• Verilen Görev A: Karar metninden "8. Hukuk Dairesi" ifadesinden "karar verilmesini istemişlerdir." ifadesine kadar olan bölümü değiştirmeden çıkarın.
• Verilen Görev B: Karar metninde adı geçen tüm mahkeme ve yargı mercilerini listeleyin.

• Alıntı:
==========

8. Hukuk Dairesi 2010/5944 E. , 2011/2795 K.
"İçtihat Metni"MAHKEMESİ :Asliye Hukuk Mahkemesi
DAVA TÜRÜ : Tescil
... ve müşterekleri ile Hazine ve Bodurağaç Köyü Tüzel Kişiliği aralarındaki tescil davasının kabulüne dair Özalp Asliye Hukuk Mahkemesinden verilen 26.05.2010 gün ve 76/190 sayılı hükmün Yargıtay’ca incelenmesi Hazine temsilcisi tarafından süresinde istenilmiş olmakla dosya incelendi gereği düşünüldü:
KARAR
Davacılar, dava dilekçesinde mevki ve sınırlarını bildirdikleri tespit dışı bırakılan taşınmazın, mirasen intikal ve kazanmayı sağlayan zilyetliğe dayanarak adlarına tapuya tesciline karar verilmesini istemişlerdir.

==========

• Gösterilen Bilgiler:
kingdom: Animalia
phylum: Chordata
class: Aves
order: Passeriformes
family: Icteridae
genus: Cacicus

==========

• Doğru Cevap A:
8. Hukuk Dairesi 2010/5944 E. , 2011/2795 K.
"İçtihat Metni"MAHKEMESİ :Asliye Hukuk Mahkemesi
DAVA TÜRÜ : Tescil
... ve müşterekleri ile Hazine ve Bodurağaç Köyü Tüzel Kişiliği aralarındaki tescil davasının kabulüne dair Özalp Asliye Hukuk Mahkemesinden verilen 26.05.2010 gün ve 76/190 sayılı hükmün Yargıtay’ca incelenmesi Hazine temsilcisi tarafından süresinde istenilmiş olmakla dosya incelendi gereği düşünüldü:
KARAR
Davacılar, dava dilekçesinde mevki ve sınırlarını bildirdikleri tespit dışı bırakılan taşınmazın, mirasen intikal ve kazanmayı sağlayan zilyetliğe dayanarak adlarına tapuya tesciline karar verilmesini istemişlerdir.

• Doğru Cevap B:
8. Hukuk Dairesi
Asliye Hukuk Mahkemesi
Özalp Asliye Hukuk Mahkemesi
Yargıtay